Text provided:
Content starts

Magic Johnson has delivered on his promise: The Lakers have their superstar. And not just any superstar—possibly the greatest of all time. But there is more that needs to be done to create the dynasty L.A. fans have been waiting for.

Michael Weinstein

It’s been in the works for more than a year. Around the start of the 2017 NBA playoffs, executives and agents across the NBA began to increasingly discuss the possibility of LeBron James taking his talents to the Lakers after hitting free agency in 2018. One year later, it manifested into reality. LeBron James agreed to a four-year, $154 million contract with the Lakers, Klutch Sports announced in a press release on Sunday night.

The announcement was low-key compared to James’s past two decisions, but his plans are now bigger than ever. Los Angeles is home: LeBron owns two mansions in Brentwood and has invested in numerous businesses across the city, and it’s where Klutch Sports, the sports-management agency that represents James, conducts some of its business and where Uninterrupted, James’s sports media and entertainment company, is primarily based. Multiple sources across the industry have confirmed that James’s son, Bronny, has committed to play basketball at private-school powerhouse Sierra Canyon, which was first mentioned by Gary Payton in an interview with Black Sports Online. With his family settled and a long-term contract with his new team, James can begin his transition to his postcareer life. Movie star. Businessman. Team owner. In Los Angeles, LeBron will continue building his empire in his spare time, when he isn’t competing for championships.

Content ends

Raw data:

Content starts

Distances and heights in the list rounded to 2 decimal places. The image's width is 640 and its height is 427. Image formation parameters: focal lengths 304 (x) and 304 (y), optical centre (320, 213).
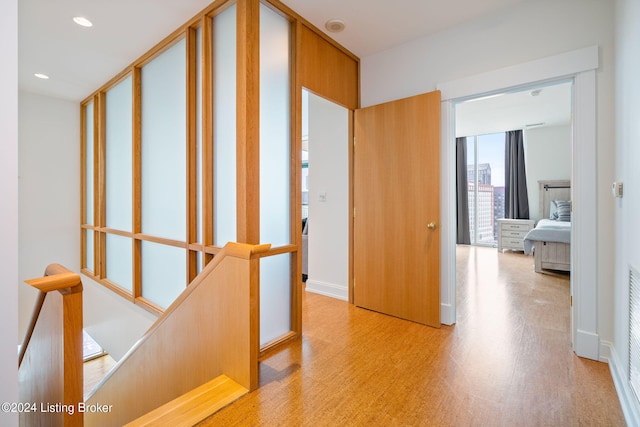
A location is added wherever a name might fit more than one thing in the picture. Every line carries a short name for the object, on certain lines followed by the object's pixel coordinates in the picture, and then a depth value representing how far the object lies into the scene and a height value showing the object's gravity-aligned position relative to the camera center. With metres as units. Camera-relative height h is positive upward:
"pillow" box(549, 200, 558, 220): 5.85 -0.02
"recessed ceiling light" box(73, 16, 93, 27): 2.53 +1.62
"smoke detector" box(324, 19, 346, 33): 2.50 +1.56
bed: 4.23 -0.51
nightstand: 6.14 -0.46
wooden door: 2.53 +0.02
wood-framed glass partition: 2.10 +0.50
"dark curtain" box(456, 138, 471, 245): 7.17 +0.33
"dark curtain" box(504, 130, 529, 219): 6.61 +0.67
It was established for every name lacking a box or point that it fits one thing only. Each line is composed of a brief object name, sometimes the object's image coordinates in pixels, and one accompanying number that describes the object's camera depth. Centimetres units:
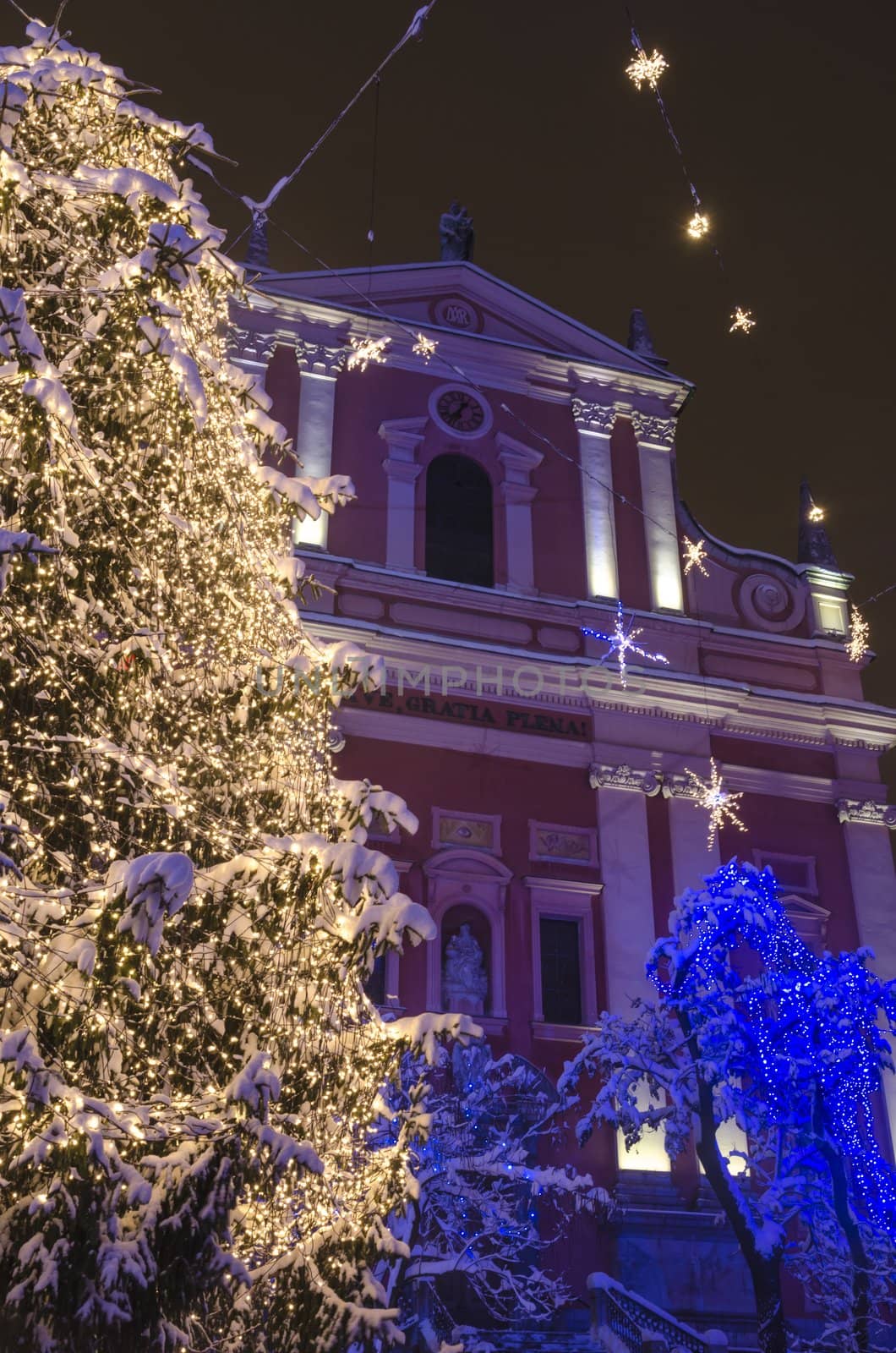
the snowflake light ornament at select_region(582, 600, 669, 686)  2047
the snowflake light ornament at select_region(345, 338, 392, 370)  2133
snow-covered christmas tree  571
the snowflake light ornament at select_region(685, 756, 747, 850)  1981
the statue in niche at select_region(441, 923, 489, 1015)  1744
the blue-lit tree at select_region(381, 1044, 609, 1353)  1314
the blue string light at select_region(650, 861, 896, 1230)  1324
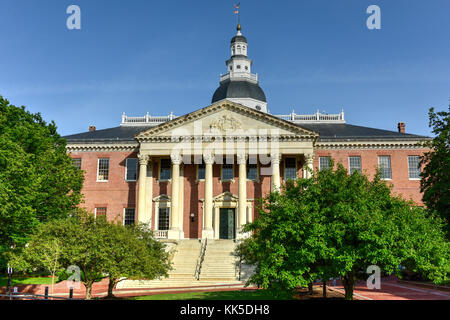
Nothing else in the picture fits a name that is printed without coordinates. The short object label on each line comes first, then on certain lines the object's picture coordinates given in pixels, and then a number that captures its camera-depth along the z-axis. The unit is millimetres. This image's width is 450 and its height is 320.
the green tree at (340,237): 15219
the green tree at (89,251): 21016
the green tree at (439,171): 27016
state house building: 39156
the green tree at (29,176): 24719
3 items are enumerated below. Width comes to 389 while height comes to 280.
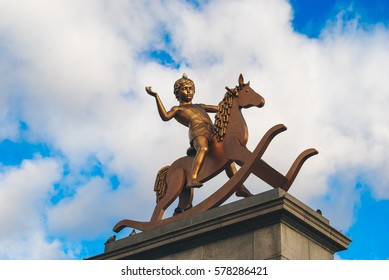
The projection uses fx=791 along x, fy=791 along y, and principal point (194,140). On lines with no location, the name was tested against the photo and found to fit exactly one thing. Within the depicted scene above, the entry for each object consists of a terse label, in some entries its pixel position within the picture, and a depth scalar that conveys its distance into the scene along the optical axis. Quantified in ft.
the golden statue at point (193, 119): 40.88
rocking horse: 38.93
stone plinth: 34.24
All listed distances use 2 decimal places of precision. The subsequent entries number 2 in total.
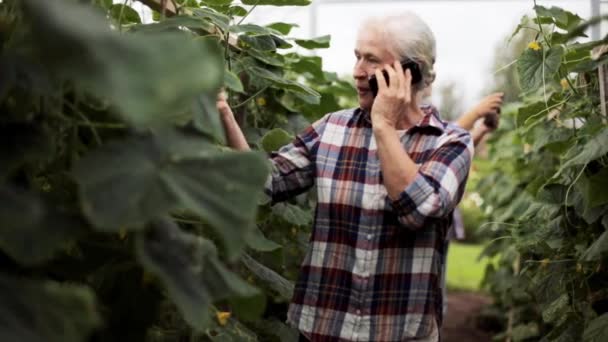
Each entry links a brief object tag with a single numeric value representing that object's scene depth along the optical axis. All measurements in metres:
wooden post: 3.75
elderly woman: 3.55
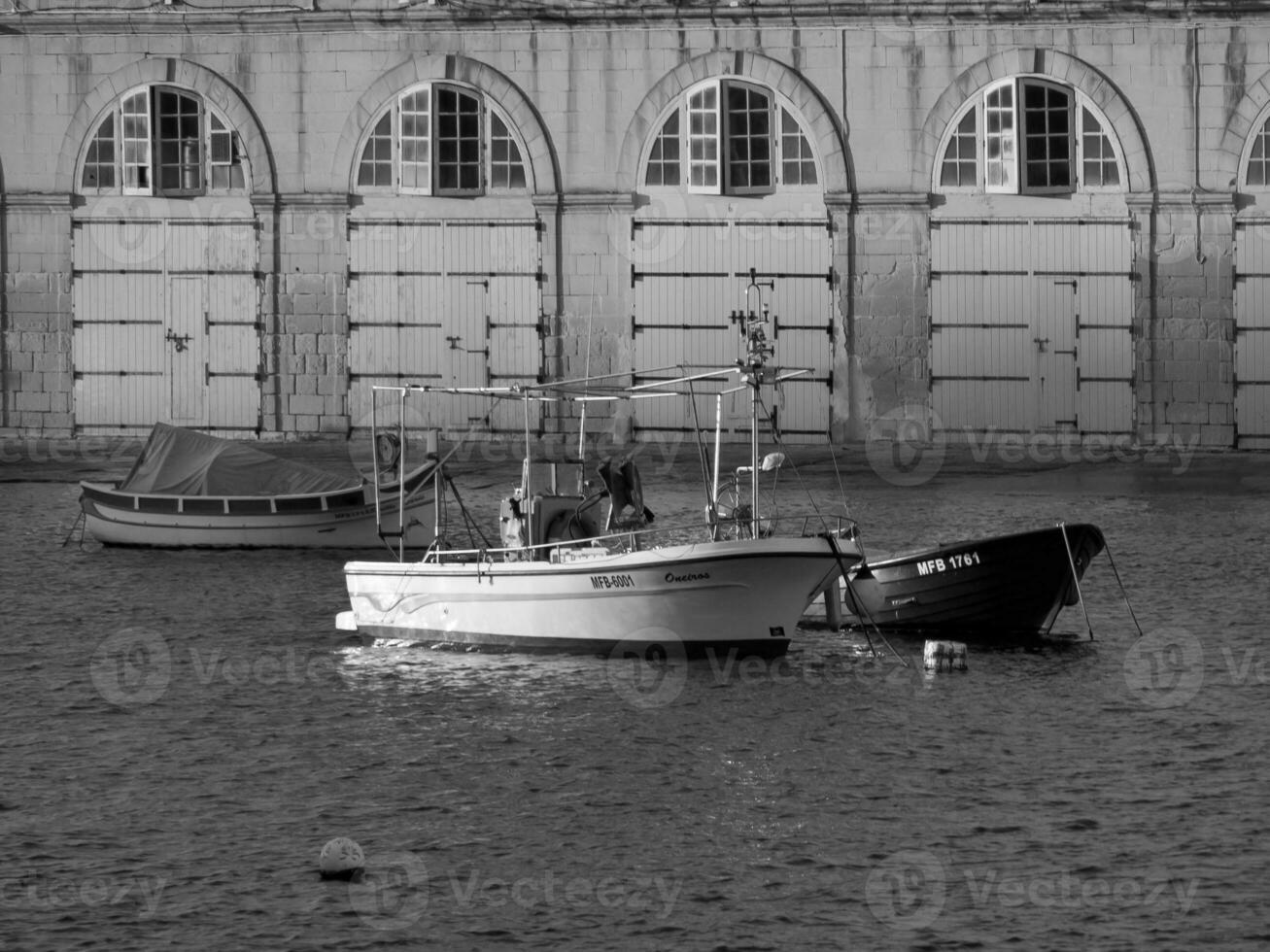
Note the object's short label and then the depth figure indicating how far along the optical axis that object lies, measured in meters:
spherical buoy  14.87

Content ends
Content starts

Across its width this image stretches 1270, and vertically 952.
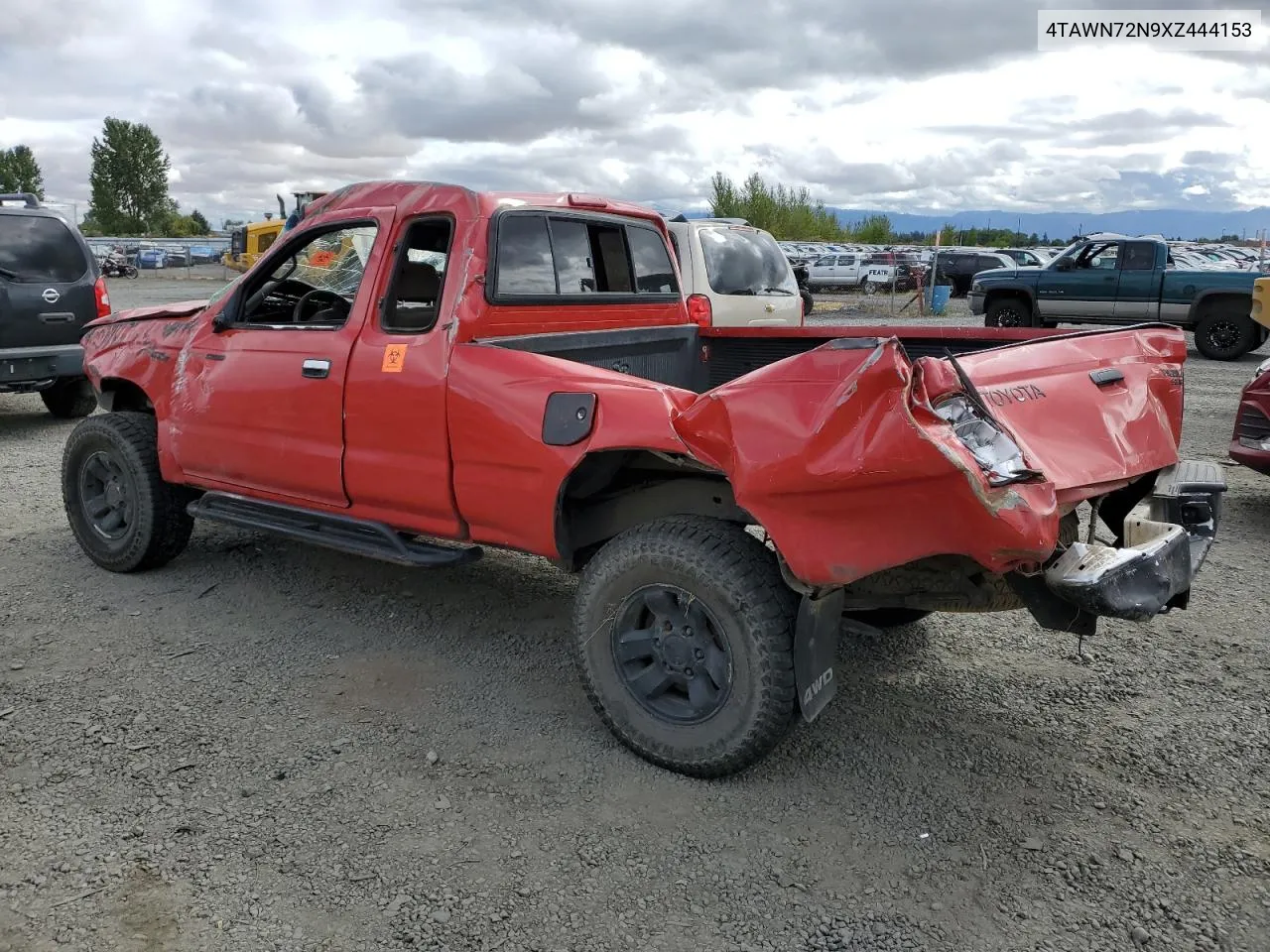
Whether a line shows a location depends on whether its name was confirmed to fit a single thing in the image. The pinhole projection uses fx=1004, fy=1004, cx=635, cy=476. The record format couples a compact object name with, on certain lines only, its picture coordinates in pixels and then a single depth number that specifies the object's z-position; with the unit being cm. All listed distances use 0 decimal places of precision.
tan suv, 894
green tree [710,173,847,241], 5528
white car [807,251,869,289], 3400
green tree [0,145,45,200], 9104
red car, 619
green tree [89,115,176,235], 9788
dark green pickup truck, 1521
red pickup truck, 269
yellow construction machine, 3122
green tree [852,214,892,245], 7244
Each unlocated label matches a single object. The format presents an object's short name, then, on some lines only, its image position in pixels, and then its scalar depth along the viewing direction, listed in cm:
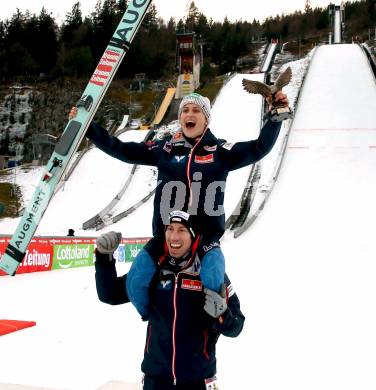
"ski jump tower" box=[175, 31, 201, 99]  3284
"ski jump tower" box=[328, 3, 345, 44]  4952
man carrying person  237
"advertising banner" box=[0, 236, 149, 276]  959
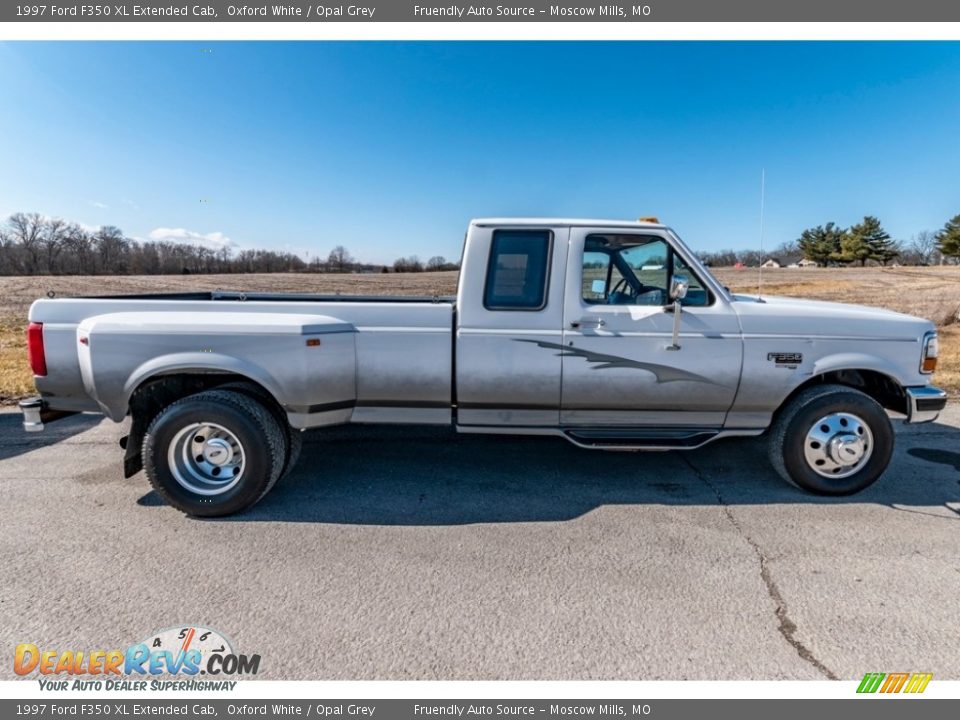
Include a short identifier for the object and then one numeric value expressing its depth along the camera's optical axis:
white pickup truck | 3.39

Content ends

Required actions:
• a. List every person named in the Lakers article.
• b. Please rename "superstar" as "star" in the Lakers article, giving the passage that begins at the words "Magic Johnson has" and stops after "been waiting for.".
The entries have no connection to the Lakers article.

Results of the exercise:
• a. Magic Johnson, Michael Weinstein, LeBron James, Bronny, Gary Payton

• b.
Magic Johnson has delivered on his promise: The Lakers have their star. And not just any star—possibly the greatest of all time. But there is more that needs to be done to create the dynasty L.A. fans have been waiting for.